Why is Ultra-Low Sulfur Diesel (ULSD) required in today’s diesel vehicles? Sulfur is the primary enemy of diesel after-treatment systems. All model-year 2007 and later diesel pickups are using catalyzed particulate filters, and these can be disabled in short order if ordinary low sulfur (500 parts per million [ppm]) diesel is used to fuel the vehicle. NOx adsorber catalysts are extremely sensitive to sulfur. Even ULSD (<15 ppm) levels can eventually lead to the catalyst being disabled if sulfur fills up the “storage sites.” The engine management system can remove the sulfur using a regeneration process, but this takes place at much higher temperatures and for a longer period of time than ordinary NOx regeneration. The bottom line is this: Do not use anything but ULSD in a model-year 2007 or later diesel-powered vehicle.

“The brick materials and construction of a NOx adsorber catalyst is the same as that used in catalysts on millions of gasoline products,” says Don Altermatt, director of Diesel Engine Engineering
for DaimlerChrysler. “The technology which makes a NOx adsorber work is in the wash coat and precious metals formulations.”

The brick is a flow-through design with a wash coat containing precious metals applied to its surface. The precious metals create “catalyst” and “storage” sites that work together to store and treat NOx in the exhaust stream.

The basic idea is to “trap” or adsorb NOx on the storage sites during normal engine operation, and then use the catalyst to convert it into less harmful gases during a process called “regeneration.” Because the diesel exhaust stream is lean (has an abundance of oxygen) under nearly all operating conditions, the NOx adsorber is able to store NOx very efficiently. The period when storage is taking place is known as the “load phase,” and this can last anywhere from 30 to 300 seconds depending on the mode of vehicle operation.
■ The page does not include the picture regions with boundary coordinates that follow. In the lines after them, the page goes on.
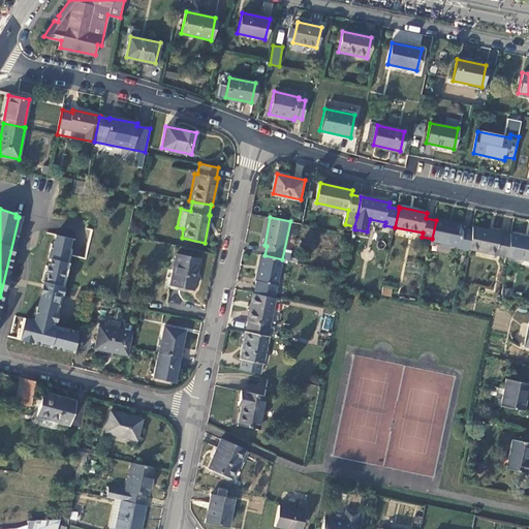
[(459,248),(468,250),(469,248),(472,230),(462,228),(463,224),(436,219),(436,220),(432,239),(432,241),(459,246),(459,248)]
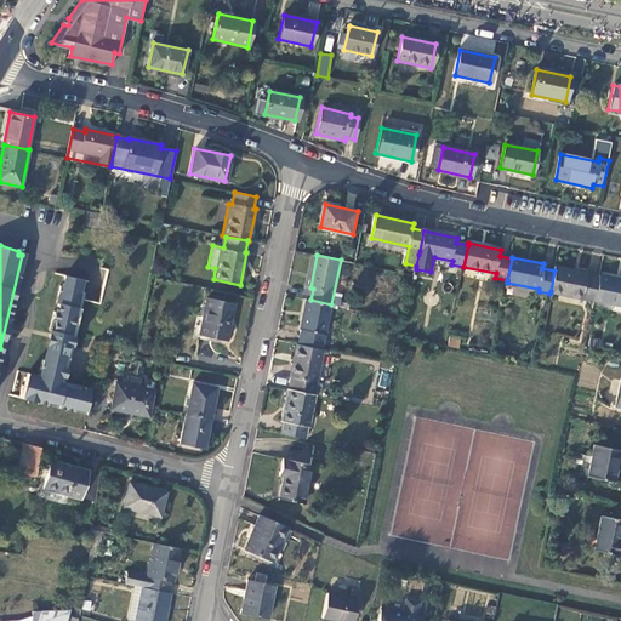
[(551,291),(594,301),(599,278),(588,275),(588,273),(556,267),(554,271),(551,291)]
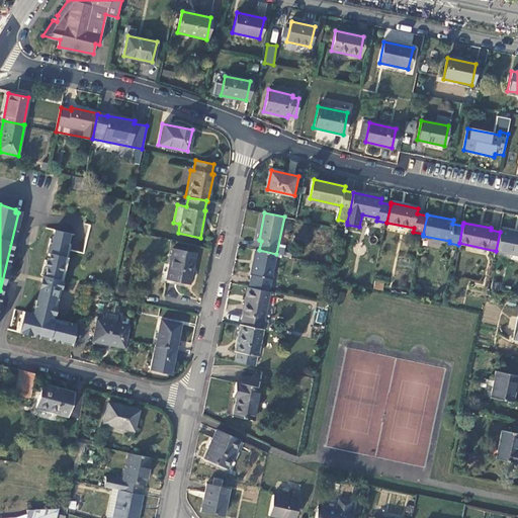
[(18,331),(71,344),(76,323),(66,321),(65,324),(48,320),(69,233),(54,229),(52,238),(50,238),(46,252),(48,252),(47,259),(45,259),(40,274),(45,275),(38,299),(34,298),(30,316),(22,314),(18,331)]
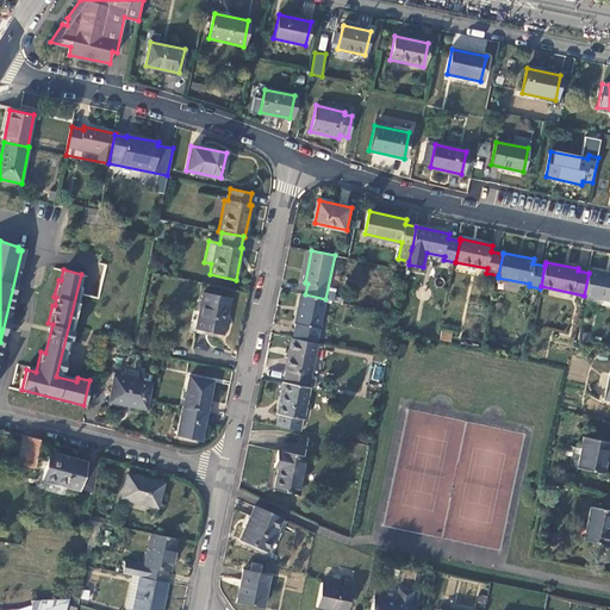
[(609,274),(590,271),(589,273),(584,296),(609,300),(609,274)]
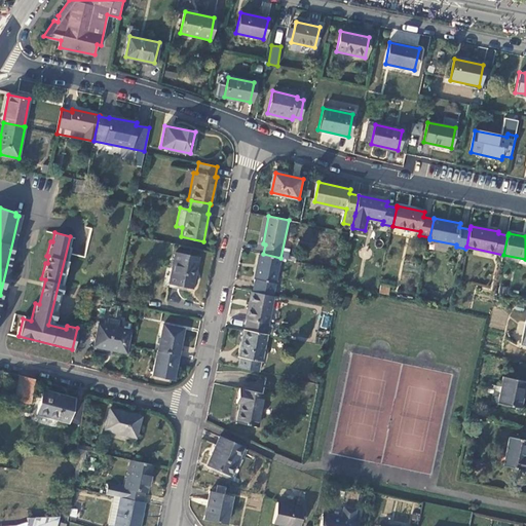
[(197,257),(175,252),(168,284),(191,288),(197,257)]
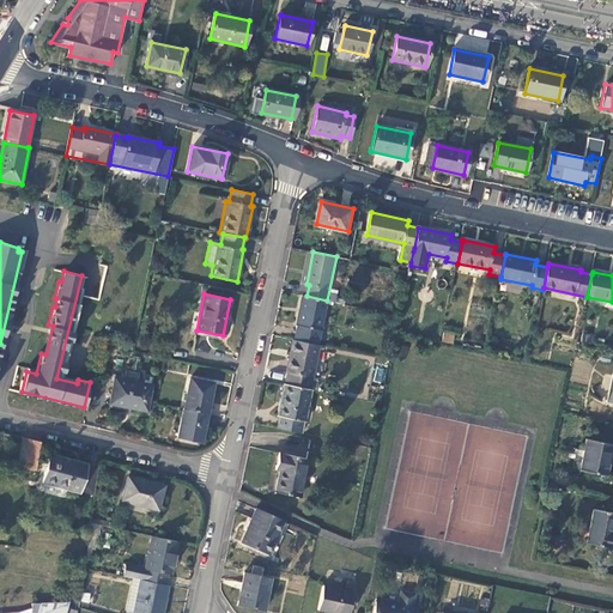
[(319,344),(328,301),(327,301),(307,296),(303,296),(297,325),(299,325),(297,340),(319,344)]
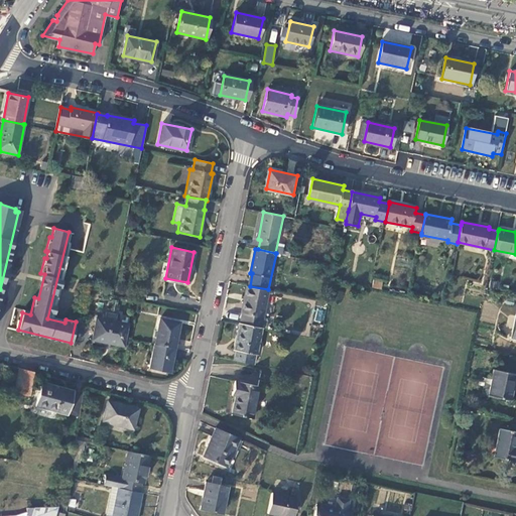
[(261,328),(269,290),(268,289),(250,286),(248,285),(242,313),(244,313),(242,323),(261,328)]
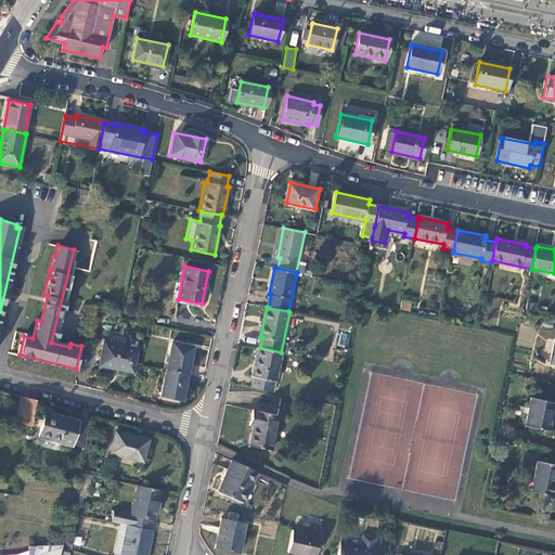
[(137,347),(104,340),(100,362),(119,366),(118,369),(132,371),(137,347)]
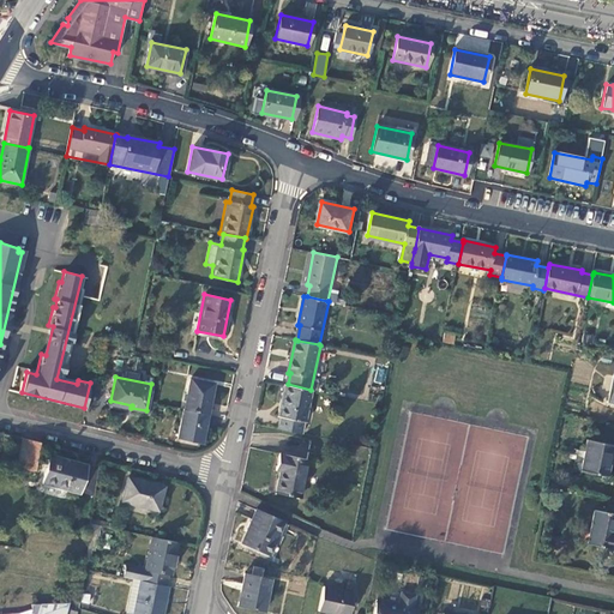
[(191,380),(185,409),(208,414),(214,384),(191,380)]
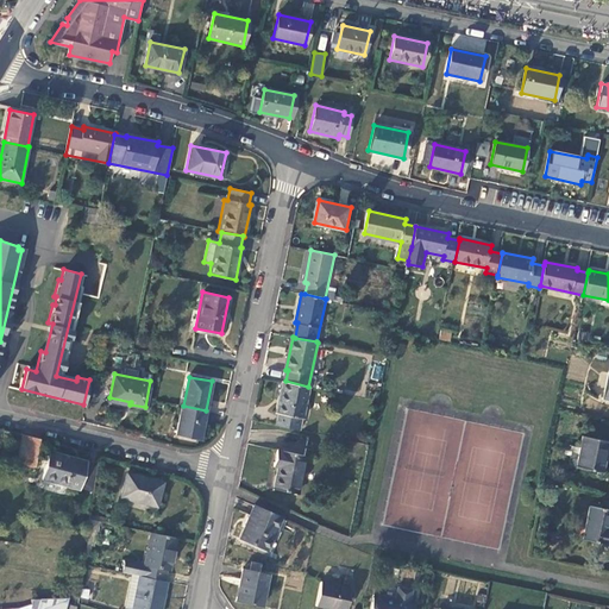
[(280,414),(277,425),(302,431),(312,387),(308,387),(286,381),(284,381),(277,414),(280,414)]
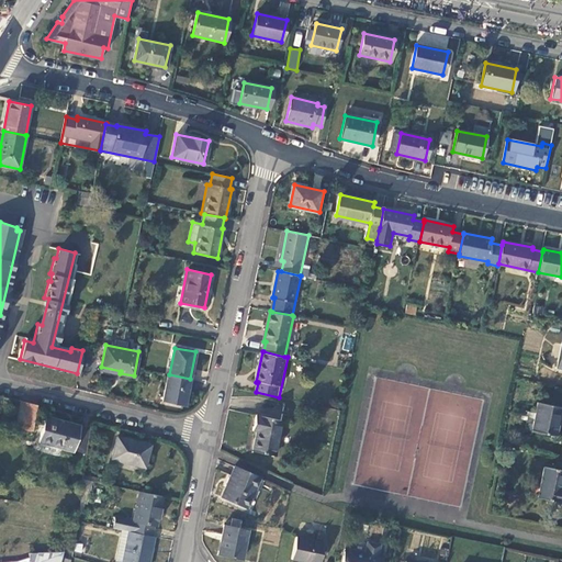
[(184,405),(190,379),(169,374),(164,402),(184,405)]
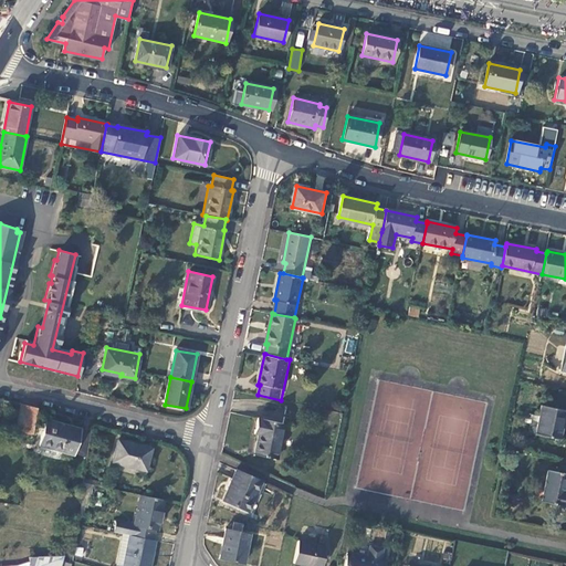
[(21,404),(17,431),(32,433),(37,408),(21,404)]
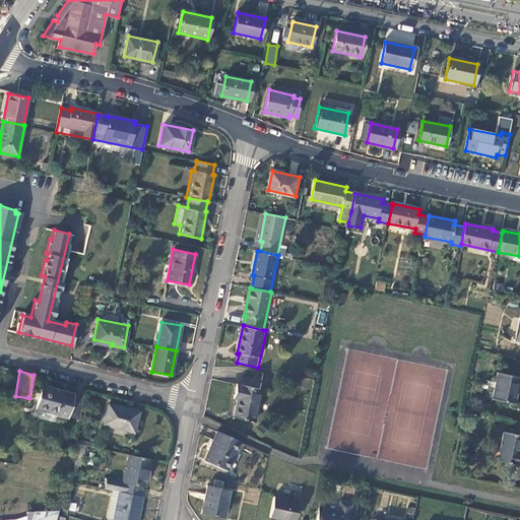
[(517,376),(499,372),(493,397),(514,401),(517,390),(514,390),(517,376)]
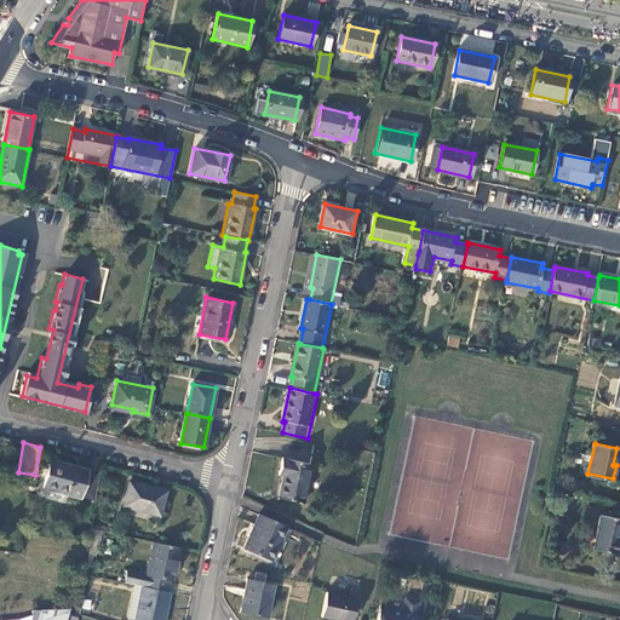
[(286,475),(281,498),(305,503),(313,464),(285,458),(281,474),(286,475)]
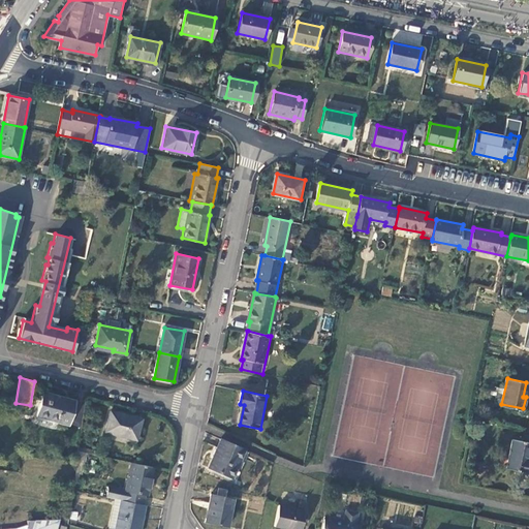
[(59,422),(82,428),(85,404),(43,392),(37,415),(39,415),(38,422),(38,425),(54,429),(59,422)]
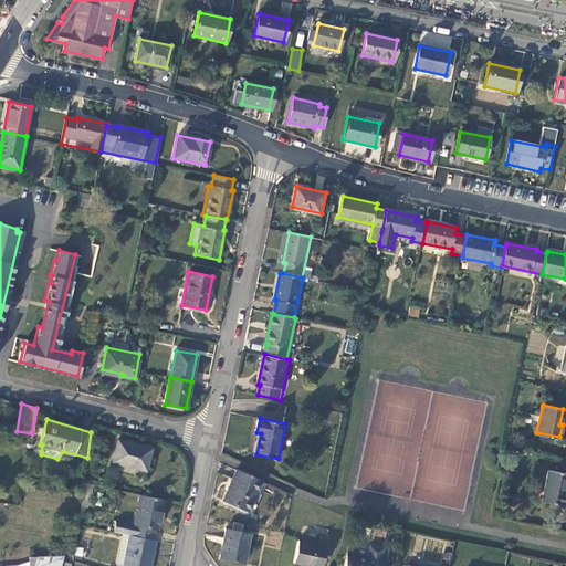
[(150,449),(118,441),(113,462),(144,471),(150,449)]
The NOx adsorber has a limit as to the amount of NOx it can store on the catalyst surface. When this limit is reached, the engine management system must “richen” the exhaust gases for a short period. This regeneration phase is relatively short, usually between two and 10 seconds.

The presence of hydrocarbons in the exhaust stream “empties” the NOx adsorber and reduces the NOx into nitrogen (N2), H2O, and CO2, which are then sent on to the diesel particulate filter (DPF). At this point, the engine returns to normal operation and the NOx adsorber re-enters the load phase.

Future technologies While NOx adsorber catalysts are the current best bet for diesel NOx after-treatment, another candidate is waiting in the wings. Urea Selective Catalytic Reduction (SCR) is a proven technology that is being studied carefully for possible adoption in North America.
The AdBlue reservoir in this Jeep Grand Cherokee concept is located under the rear cargo floor. European OEMs are promoting this system as a means of meeting EPA Tier 2 Bin 5 emissions standards.

In order for diesel-powered light-duty vehicles to be sold in all 50 states, they must meet EPA Tier 2 Bin 5 emission standards. Current light-duty (less than 8,500 pounds GVWR) diesel offerings have only been able to achieve Tier 2 Bin 8, which means they can only be sold in the 45 states that have not adopted California’s emission standards.

The major problem with urea SCR is the level of maintenance that is required to keep it operating. An on-board reservoir must be refilled at regular intervals, so availability of the AdBlue urea solution, as well as ensuring the urea tank doesn’t run dry, are concerns. Researchers are working on solutions to these problems to make the 50-state diesel passenger car a reality once again.